Configuration

Syntax is sectional, with each section having a type and a name, followed by { and ending with }. Key/value pairs follow of the form key = value. Key names are non-whitespace characters before the =. The value goes until end of line and is a string. Multi-line strings are supported using backticks to delimit start and end of string. Comments go from a # to end of line (unless the # appears in a backtick string). Whitespace is trimmed at ends of values and keys. Files are UTF-8 encoded.

Variables

Variables perform simple text replacement - they are not intelligent. They are any key whose name begins with $, and may also be surrounded by braces ({, }) to disambiguate between shorter keys (ex: ${var}) Before an expression is evaluated, all variables are evaluated in the text. Variables can be defined at any scope, and will shadow other variables with the same name of higher scope.

Environment Variables

Environment variables may be used similarly to variables, but with env. preceding the name. For example: tsdbHost = ${env.TSDBHOST} (with or without braces). It is an error to specify a non-existent or empty environment variable.

Sections

globals

Globals are all key=value pairs not in a section. These are generally placed at the top of the file. Every variable is optional, though you should enable at least 1 backend.

backends

  • tsdbHost: OpenTSDB host. Must be GZIP-aware (use the next branch). Can specify both host and port: tsdb-host:4242. Defaults to port 4242 if no port specified. If you use opentsdb without relaying the data through Bosun currently the following won’t work (and this isn’t something we officially support):
    • Tag value glob matching, for example avg:metric.name{tag=something-*}. However single asterisks like tag=* will still work.

### Work to complete
Reproduce the configuration reference word for word from "Configuration" to "are UTF-8 encoded.".

### Listed entries
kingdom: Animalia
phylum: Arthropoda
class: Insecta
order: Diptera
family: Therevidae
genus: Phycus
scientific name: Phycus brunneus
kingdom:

* * *

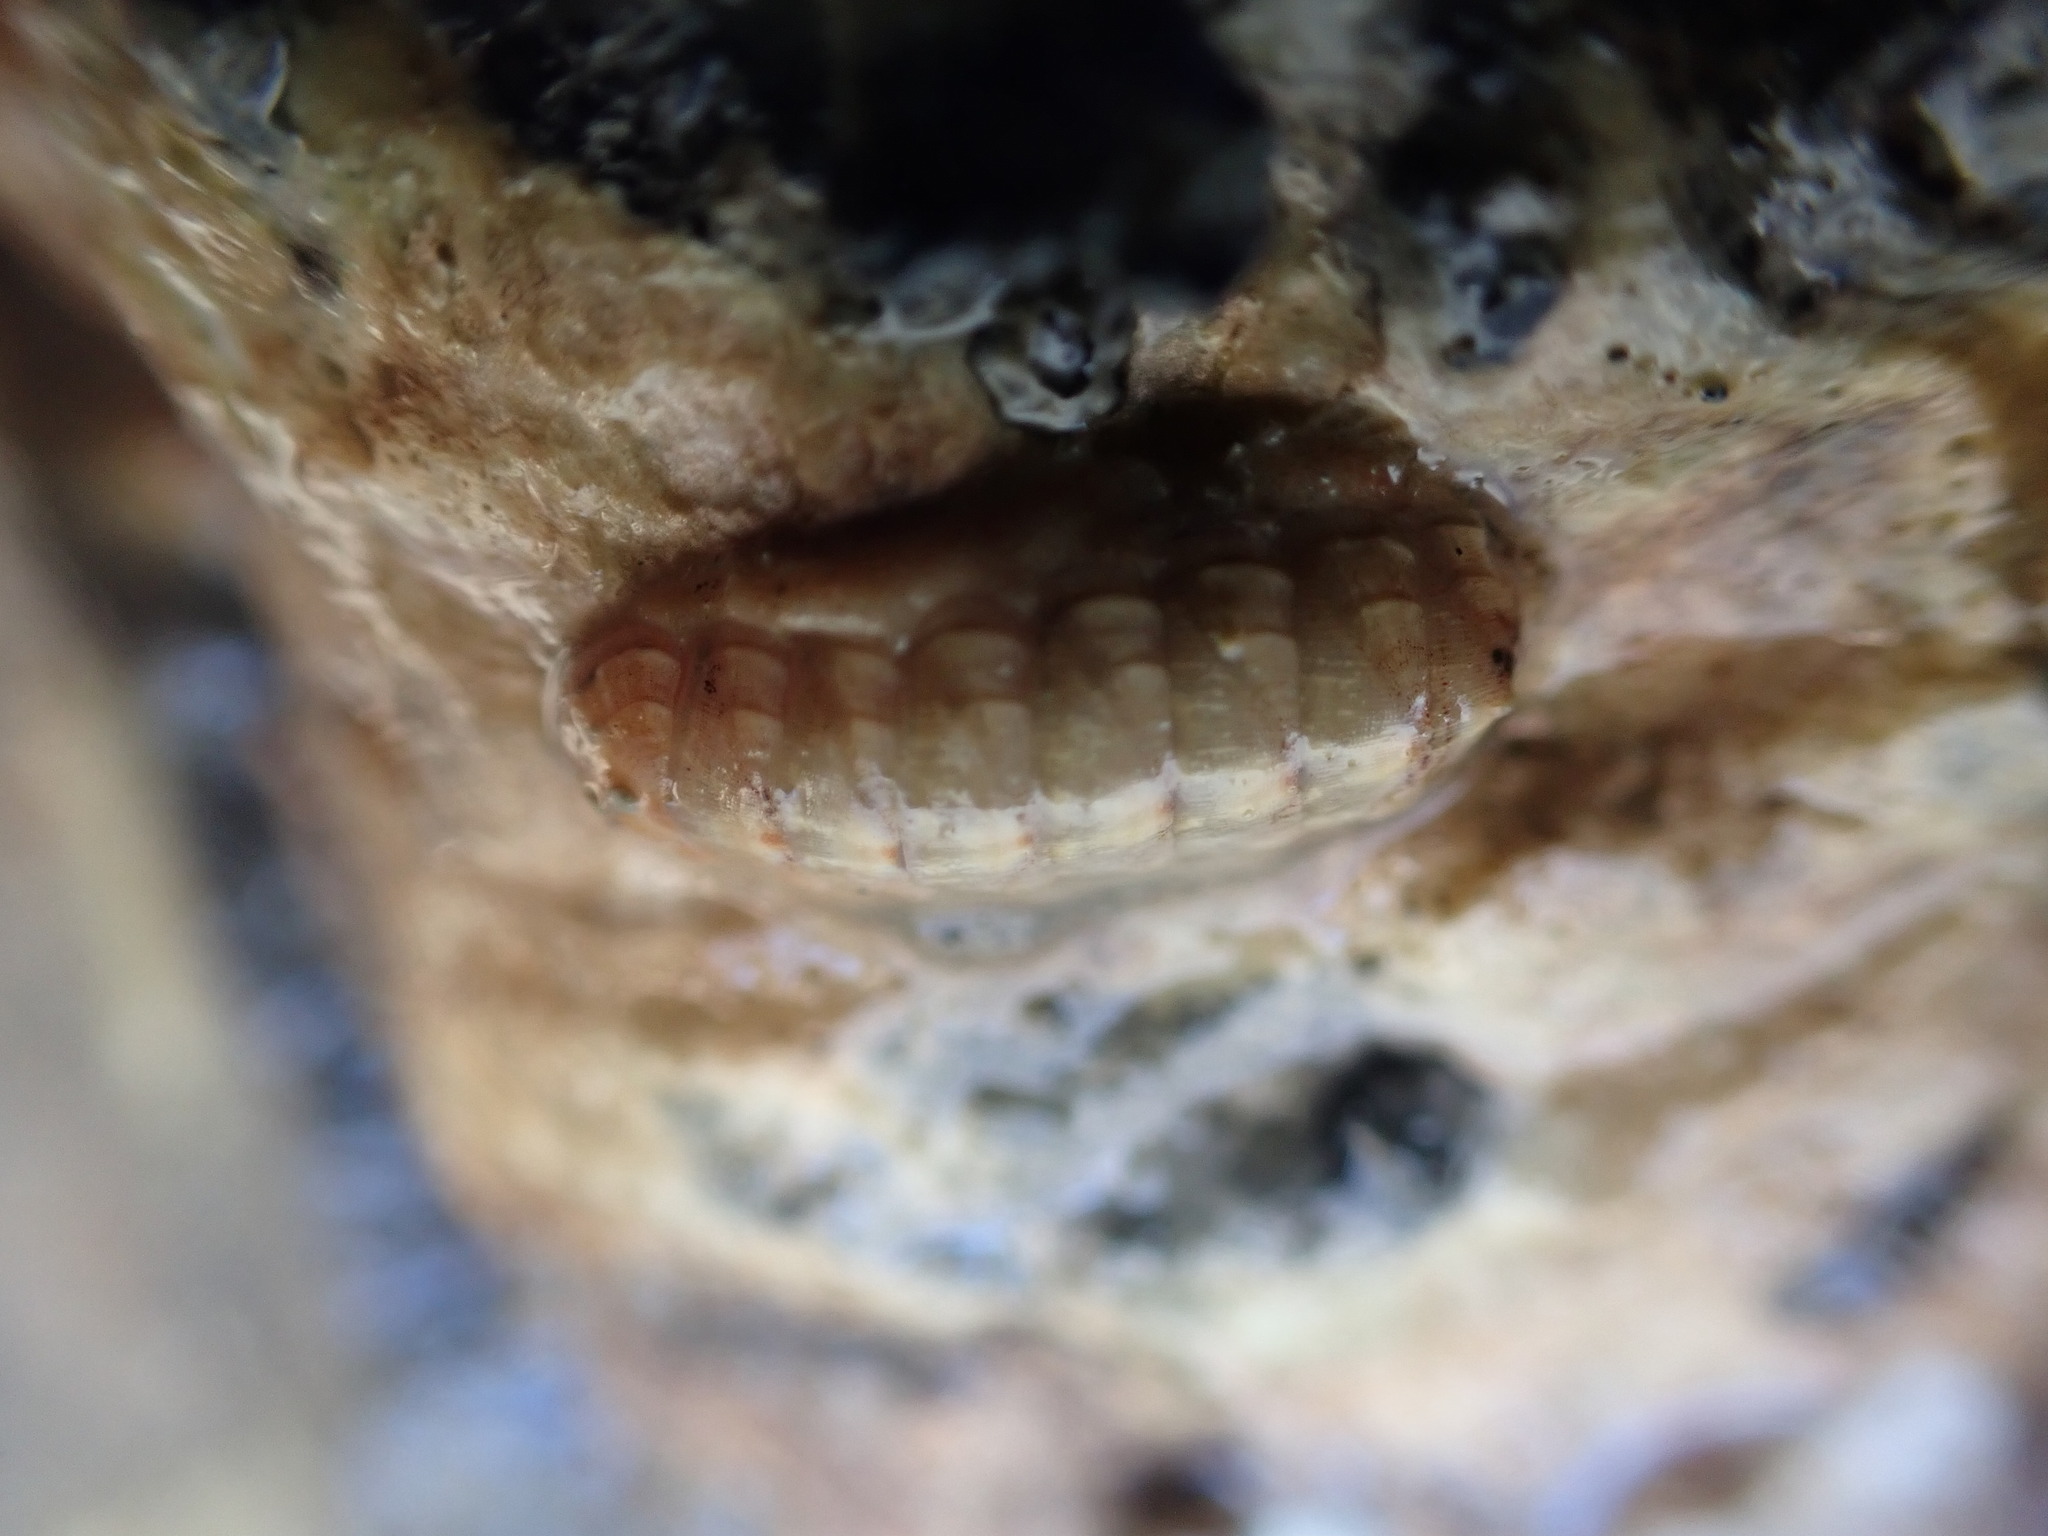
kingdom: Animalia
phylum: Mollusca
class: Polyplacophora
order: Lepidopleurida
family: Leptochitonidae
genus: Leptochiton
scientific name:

---

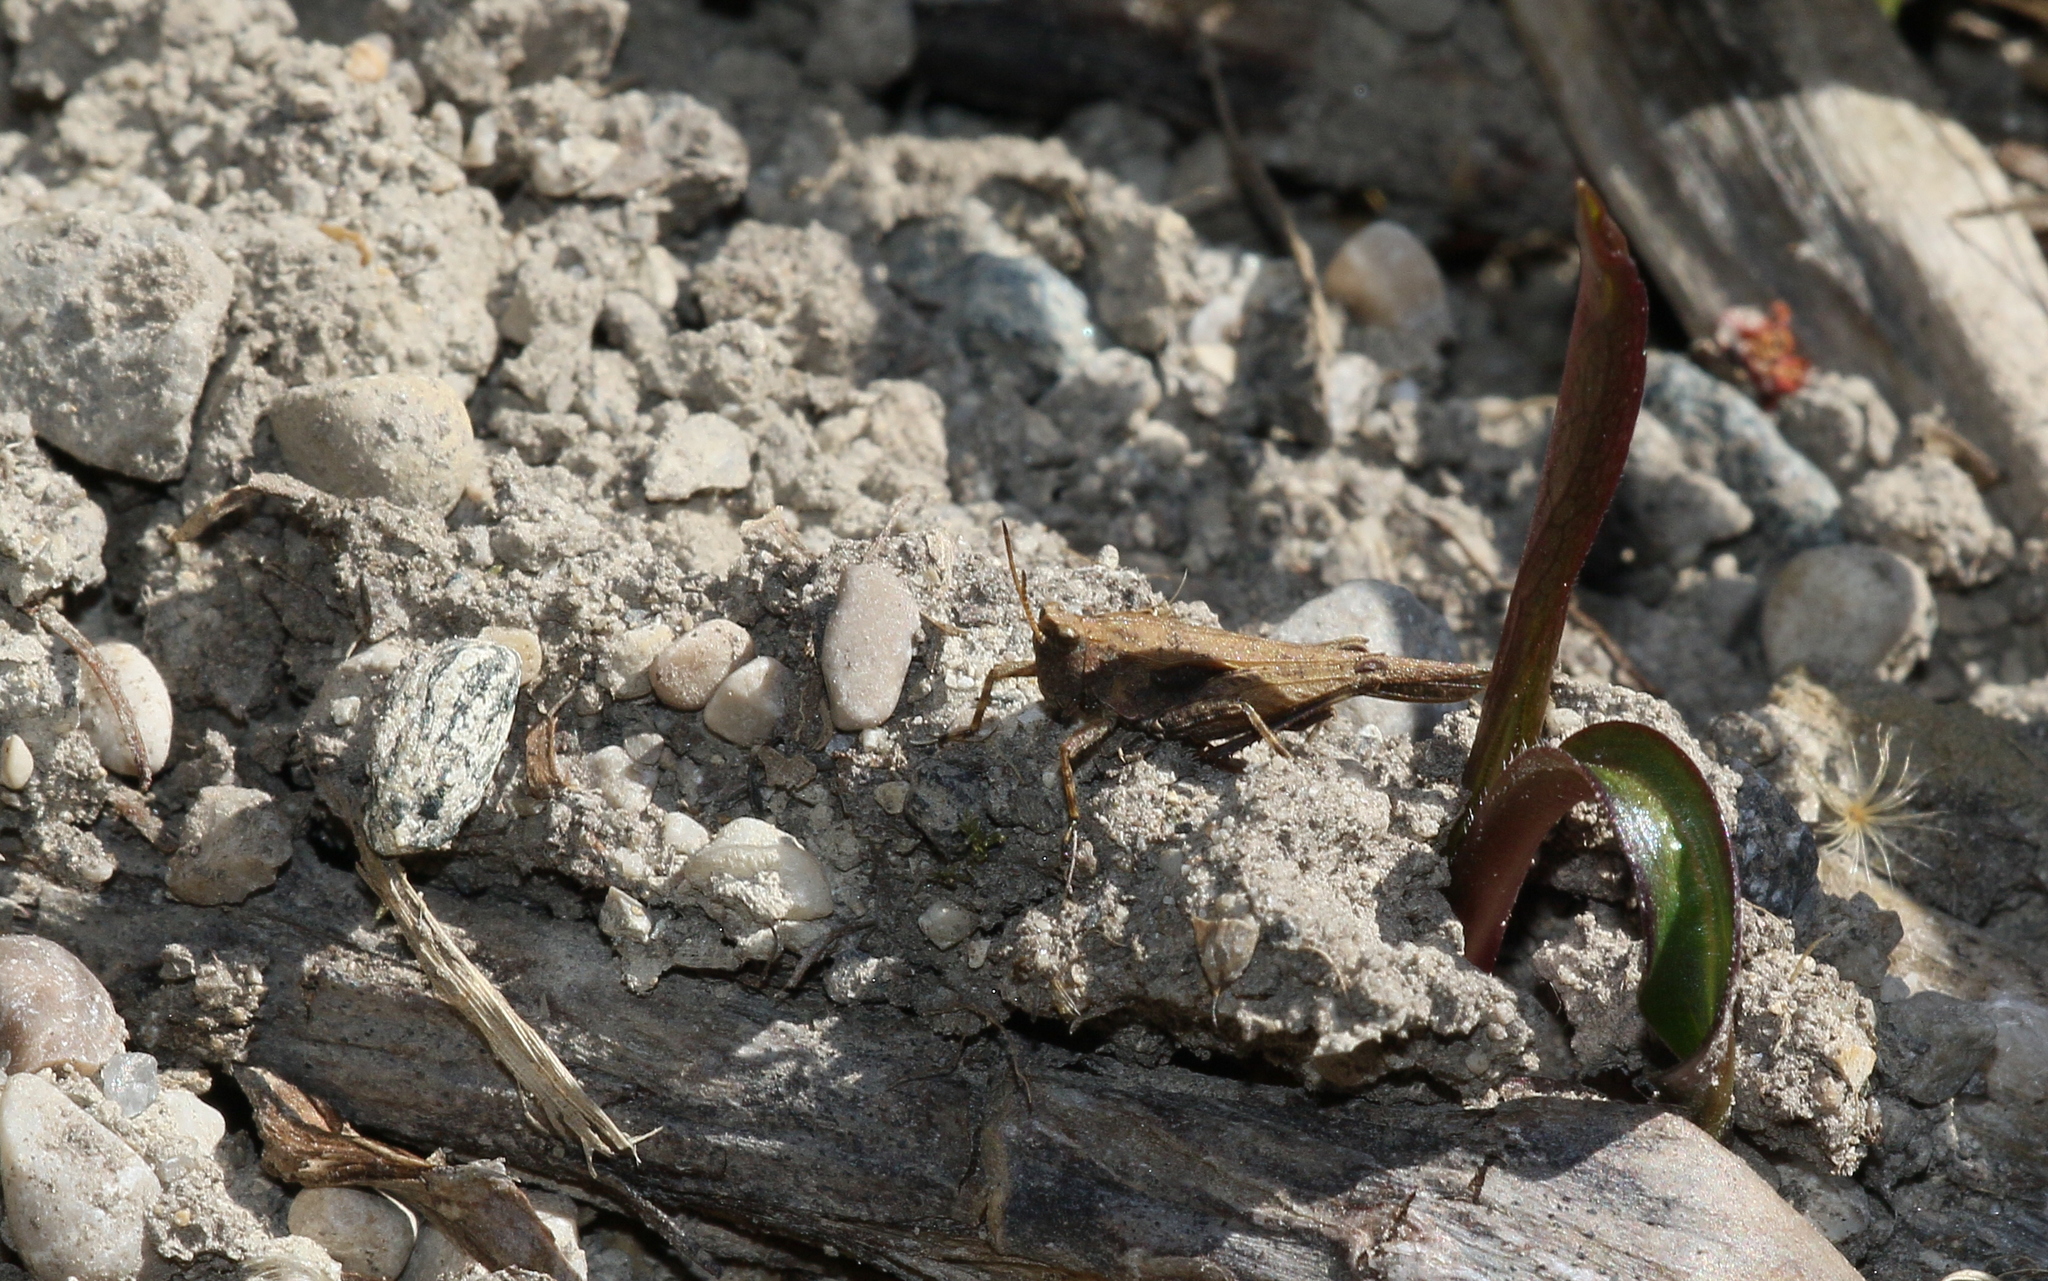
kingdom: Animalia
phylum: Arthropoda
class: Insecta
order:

### Exercise response
Configuration

Syntax is sectional, with each section having a type and a name, followed by { and ending with }. Key/value pairs follow of the form key = value. Key names are non-whitespace characters before the =. The value goes until end of line and is a string. Multi-line strings are supported using backticks to delimit start and end of string. Comments go from a # to end of line (unless the # appears in a backtick string). Whitespace is trimmed at ends of values and keys. Files are UTF-8 encoded.